-------- Provided records
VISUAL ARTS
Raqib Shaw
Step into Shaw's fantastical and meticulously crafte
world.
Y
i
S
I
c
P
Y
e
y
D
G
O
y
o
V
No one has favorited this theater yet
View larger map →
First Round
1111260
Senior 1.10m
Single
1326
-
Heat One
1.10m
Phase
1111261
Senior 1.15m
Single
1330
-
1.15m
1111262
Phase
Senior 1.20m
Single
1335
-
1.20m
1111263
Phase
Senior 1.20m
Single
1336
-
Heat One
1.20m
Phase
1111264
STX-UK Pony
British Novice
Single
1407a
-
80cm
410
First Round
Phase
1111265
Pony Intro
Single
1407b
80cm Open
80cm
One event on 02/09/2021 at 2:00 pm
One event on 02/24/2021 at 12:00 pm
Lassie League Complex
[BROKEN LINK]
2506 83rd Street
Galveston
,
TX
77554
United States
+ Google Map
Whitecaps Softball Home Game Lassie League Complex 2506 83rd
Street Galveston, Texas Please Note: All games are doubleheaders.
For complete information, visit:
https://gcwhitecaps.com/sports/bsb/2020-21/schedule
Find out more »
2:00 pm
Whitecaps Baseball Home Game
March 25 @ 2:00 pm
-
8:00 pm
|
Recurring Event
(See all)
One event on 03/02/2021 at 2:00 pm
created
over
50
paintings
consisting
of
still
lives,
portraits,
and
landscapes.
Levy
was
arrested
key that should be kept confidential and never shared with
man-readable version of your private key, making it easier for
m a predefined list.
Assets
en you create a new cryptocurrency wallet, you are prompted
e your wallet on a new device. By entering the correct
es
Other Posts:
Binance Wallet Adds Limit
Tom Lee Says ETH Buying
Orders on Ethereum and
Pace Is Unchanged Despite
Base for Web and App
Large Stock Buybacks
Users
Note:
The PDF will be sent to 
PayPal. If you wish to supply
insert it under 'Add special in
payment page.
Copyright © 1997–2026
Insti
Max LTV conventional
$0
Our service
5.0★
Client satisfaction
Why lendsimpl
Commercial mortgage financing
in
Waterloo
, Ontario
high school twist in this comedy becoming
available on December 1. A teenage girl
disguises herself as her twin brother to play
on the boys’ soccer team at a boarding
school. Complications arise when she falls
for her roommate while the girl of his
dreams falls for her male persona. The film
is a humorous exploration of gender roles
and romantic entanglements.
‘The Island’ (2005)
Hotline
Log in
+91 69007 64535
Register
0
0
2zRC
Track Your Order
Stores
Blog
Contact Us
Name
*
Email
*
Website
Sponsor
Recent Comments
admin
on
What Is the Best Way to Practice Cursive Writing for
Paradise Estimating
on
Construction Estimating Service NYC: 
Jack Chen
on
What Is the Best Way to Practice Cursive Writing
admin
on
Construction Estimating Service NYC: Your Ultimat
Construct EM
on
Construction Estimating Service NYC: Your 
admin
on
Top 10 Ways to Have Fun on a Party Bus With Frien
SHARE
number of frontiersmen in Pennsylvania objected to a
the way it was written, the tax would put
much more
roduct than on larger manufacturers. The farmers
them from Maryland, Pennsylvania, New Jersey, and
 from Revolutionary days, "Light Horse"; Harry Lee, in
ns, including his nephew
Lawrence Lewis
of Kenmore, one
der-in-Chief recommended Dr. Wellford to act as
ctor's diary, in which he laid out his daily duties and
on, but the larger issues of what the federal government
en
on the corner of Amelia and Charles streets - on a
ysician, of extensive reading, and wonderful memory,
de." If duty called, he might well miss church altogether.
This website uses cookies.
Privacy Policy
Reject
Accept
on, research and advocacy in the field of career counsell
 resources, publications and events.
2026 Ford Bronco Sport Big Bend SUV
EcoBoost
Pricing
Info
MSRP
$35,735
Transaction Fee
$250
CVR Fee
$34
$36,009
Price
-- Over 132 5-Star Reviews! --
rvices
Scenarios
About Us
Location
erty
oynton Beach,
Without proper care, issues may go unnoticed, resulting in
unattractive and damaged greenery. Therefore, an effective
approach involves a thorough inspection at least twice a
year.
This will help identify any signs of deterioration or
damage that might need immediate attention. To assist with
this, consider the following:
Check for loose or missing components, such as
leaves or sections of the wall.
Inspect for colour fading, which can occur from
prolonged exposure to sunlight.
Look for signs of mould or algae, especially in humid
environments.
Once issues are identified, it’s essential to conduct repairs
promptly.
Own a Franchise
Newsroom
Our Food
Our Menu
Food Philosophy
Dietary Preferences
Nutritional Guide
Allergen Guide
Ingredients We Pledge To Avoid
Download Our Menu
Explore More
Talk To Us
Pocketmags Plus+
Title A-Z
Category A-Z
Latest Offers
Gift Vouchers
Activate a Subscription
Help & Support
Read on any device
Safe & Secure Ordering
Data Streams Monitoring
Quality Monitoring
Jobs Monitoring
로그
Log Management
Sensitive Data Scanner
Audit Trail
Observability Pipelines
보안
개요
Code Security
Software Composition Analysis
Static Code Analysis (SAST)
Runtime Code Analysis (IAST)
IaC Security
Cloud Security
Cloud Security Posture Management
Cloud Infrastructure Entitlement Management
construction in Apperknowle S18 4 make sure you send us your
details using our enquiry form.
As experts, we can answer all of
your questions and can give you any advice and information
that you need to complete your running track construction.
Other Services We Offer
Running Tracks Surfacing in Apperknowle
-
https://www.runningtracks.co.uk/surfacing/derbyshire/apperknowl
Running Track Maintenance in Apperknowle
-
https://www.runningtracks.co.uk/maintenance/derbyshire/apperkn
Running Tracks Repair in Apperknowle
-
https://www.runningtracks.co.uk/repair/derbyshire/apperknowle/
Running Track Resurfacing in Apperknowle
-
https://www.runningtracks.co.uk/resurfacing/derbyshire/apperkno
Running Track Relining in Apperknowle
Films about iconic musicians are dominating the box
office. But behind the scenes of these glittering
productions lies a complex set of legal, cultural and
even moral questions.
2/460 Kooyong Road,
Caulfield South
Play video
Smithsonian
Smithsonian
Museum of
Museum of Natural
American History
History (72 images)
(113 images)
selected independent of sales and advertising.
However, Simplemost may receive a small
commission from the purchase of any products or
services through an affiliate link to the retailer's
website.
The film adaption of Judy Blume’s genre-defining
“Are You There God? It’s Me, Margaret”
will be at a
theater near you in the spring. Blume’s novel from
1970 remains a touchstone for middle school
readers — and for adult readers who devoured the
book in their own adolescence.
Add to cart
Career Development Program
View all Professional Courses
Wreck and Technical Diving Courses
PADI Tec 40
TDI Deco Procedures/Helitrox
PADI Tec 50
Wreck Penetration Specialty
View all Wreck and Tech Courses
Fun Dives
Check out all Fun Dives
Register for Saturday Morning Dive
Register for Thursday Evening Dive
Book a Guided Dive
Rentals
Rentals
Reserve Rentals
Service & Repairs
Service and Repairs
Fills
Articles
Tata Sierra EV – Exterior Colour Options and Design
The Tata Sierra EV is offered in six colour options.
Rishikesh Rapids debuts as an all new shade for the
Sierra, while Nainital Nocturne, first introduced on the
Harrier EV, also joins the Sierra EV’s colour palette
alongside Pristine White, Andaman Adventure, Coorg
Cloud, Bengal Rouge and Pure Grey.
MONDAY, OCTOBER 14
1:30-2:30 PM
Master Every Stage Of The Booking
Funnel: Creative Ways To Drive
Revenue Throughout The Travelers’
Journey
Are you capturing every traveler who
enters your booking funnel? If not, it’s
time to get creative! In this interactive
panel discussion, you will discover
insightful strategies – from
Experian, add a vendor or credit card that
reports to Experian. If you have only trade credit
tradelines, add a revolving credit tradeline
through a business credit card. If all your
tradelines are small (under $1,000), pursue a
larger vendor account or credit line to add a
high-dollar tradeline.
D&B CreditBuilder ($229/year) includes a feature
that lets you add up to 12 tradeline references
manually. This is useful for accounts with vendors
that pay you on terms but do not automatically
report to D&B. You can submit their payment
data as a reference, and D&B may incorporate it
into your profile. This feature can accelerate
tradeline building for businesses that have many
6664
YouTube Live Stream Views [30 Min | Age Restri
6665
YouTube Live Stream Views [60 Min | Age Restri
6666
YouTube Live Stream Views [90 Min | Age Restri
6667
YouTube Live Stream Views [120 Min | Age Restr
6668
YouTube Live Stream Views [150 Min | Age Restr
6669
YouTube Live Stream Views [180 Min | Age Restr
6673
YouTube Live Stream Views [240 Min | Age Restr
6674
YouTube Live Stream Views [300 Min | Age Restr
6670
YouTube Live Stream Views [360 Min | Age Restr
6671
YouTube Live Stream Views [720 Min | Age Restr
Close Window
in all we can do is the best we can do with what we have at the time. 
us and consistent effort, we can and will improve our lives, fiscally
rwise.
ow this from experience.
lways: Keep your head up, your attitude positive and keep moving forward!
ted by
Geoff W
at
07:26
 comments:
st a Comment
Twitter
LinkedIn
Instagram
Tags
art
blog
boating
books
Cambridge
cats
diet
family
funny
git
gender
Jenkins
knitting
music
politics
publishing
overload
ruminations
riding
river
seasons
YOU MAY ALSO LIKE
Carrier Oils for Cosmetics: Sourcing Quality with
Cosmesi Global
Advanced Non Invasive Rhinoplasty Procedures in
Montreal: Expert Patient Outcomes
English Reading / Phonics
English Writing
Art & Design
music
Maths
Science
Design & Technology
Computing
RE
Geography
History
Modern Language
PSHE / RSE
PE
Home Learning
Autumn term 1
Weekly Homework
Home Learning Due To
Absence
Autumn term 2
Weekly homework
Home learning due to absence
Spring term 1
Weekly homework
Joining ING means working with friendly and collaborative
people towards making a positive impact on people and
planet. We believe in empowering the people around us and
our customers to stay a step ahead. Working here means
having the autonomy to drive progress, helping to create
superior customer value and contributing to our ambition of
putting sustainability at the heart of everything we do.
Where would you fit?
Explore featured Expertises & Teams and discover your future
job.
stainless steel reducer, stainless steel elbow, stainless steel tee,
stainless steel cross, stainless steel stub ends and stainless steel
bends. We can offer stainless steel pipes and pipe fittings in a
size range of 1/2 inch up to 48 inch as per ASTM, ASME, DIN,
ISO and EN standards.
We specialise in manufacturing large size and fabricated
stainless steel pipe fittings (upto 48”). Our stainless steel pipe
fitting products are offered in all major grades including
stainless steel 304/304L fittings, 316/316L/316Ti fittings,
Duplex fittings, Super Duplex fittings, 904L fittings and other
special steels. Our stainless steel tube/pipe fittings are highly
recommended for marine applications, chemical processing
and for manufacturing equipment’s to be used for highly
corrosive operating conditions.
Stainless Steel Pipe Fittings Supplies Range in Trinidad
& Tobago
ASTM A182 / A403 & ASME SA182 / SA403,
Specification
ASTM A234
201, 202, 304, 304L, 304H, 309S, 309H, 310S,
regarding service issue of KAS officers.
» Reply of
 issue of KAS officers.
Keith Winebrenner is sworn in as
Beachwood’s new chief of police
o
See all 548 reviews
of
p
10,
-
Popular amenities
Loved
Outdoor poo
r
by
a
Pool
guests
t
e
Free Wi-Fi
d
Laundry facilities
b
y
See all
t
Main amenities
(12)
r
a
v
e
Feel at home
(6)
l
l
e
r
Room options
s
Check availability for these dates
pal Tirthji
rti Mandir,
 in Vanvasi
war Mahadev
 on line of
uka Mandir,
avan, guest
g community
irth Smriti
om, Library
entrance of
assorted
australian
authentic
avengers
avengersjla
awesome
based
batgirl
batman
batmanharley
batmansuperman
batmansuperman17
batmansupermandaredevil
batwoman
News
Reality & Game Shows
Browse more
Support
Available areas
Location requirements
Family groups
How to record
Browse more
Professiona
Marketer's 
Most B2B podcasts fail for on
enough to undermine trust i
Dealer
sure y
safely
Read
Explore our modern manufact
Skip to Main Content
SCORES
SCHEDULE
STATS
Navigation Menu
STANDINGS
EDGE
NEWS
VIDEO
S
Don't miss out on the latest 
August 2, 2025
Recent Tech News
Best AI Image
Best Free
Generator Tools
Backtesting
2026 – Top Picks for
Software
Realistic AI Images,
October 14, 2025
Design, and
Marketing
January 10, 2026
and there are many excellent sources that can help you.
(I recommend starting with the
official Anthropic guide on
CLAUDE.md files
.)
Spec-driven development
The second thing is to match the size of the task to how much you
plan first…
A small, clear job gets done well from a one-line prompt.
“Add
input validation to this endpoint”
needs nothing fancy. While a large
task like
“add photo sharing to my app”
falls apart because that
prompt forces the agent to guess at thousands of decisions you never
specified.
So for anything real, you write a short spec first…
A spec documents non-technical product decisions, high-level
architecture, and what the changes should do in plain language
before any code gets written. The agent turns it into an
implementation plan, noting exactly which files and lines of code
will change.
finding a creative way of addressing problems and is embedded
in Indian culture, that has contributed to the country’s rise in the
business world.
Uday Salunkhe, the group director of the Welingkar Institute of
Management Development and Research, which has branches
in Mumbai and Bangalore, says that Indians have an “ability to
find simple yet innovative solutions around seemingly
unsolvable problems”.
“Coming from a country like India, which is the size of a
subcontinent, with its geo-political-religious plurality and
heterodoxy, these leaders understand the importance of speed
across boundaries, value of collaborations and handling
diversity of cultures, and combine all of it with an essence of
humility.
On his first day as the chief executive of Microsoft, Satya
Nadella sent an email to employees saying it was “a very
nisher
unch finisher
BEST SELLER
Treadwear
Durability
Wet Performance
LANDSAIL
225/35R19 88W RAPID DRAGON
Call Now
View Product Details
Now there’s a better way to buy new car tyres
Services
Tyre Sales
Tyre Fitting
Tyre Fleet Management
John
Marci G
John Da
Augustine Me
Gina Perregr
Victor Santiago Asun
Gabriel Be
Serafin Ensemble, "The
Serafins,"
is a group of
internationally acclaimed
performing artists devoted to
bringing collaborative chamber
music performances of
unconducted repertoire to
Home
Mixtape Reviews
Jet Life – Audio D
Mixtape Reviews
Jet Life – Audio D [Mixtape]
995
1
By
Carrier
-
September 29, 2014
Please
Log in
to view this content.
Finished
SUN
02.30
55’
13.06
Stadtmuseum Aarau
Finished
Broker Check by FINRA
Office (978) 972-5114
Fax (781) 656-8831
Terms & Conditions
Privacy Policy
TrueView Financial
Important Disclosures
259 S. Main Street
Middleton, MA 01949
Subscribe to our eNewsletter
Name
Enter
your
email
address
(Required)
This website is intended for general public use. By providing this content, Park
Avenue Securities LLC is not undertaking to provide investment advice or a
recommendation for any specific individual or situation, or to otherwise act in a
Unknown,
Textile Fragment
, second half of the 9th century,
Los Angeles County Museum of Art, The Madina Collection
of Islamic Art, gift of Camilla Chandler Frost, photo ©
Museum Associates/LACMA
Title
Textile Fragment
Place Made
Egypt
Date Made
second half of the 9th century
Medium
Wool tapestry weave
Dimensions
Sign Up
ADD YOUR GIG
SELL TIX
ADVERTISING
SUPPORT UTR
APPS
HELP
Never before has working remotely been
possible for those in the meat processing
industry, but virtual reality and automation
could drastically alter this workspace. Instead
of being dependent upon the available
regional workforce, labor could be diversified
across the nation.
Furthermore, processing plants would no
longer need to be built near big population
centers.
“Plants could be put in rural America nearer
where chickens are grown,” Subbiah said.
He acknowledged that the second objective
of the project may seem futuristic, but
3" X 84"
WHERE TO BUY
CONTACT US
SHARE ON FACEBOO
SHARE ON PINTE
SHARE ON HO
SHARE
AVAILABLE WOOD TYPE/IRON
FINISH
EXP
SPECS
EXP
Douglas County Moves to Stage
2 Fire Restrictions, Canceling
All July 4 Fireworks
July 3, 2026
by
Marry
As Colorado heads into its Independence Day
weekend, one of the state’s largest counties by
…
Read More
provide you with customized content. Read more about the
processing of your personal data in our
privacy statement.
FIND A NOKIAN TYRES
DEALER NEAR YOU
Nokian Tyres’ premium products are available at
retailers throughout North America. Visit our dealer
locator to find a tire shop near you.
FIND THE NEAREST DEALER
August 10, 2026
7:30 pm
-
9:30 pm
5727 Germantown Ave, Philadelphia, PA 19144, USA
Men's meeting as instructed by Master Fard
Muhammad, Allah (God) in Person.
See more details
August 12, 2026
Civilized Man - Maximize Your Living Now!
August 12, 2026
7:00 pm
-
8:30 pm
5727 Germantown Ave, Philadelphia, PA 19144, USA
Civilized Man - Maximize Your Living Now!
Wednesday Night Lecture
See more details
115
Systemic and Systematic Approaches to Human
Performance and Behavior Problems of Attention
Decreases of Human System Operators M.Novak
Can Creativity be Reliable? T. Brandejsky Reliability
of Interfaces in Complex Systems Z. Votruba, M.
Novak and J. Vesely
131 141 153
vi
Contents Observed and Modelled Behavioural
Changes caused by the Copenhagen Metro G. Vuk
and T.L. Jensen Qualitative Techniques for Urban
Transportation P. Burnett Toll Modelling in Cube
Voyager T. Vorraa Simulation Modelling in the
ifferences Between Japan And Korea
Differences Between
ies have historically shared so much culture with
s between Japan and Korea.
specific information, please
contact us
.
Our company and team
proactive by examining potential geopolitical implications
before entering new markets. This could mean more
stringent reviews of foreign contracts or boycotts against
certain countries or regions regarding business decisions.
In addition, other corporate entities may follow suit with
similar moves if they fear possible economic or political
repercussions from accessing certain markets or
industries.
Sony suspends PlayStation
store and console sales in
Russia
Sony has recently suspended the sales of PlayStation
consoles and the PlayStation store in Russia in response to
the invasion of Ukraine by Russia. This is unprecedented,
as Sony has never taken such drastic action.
----------------
● Try it:
Take the stretch of lines above from the one containing "enough to undermine trust i" through the one containing "January 10, 2026" and repeat it exactly, adding no other line.

● Output for this task:
enough to undermine trust i
Dealer
sure y
safely
Read
Explore our modern manufact
Skip to Main Content
SCORES
SCHEDULE
STATS
Navigation Menu
STANDINGS
EDGE
NEWS
VIDEO
S
Don't miss out on the latest 
August 2, 2025
Recent Tech News
Best AI Image
Best Free
Generator Tools
Backtesting
2026 – Top Picks for
Software
Realistic AI Images,
October 14, 2025
Design, and
Marketing
January 10, 2026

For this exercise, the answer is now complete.